**Your instructions:** When the line containing "For every layout" is reached, begin transcribing. Continue exactly through the final line of the listing, and return nothing else.
[[ Records for this task open ]]
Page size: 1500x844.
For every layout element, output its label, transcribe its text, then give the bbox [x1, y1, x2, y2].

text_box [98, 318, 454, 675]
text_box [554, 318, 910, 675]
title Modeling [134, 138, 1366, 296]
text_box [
[[ Records for this task closed ]]
**Solved exercise:**
For every layout element, output its label, transcribe its text, then give the bbox [x1, y1, x2, y2].

text_box [98, 318, 454, 675]
text_box [554, 318, 910, 675]
title Modeling [134, 138, 1366, 296]
text_box [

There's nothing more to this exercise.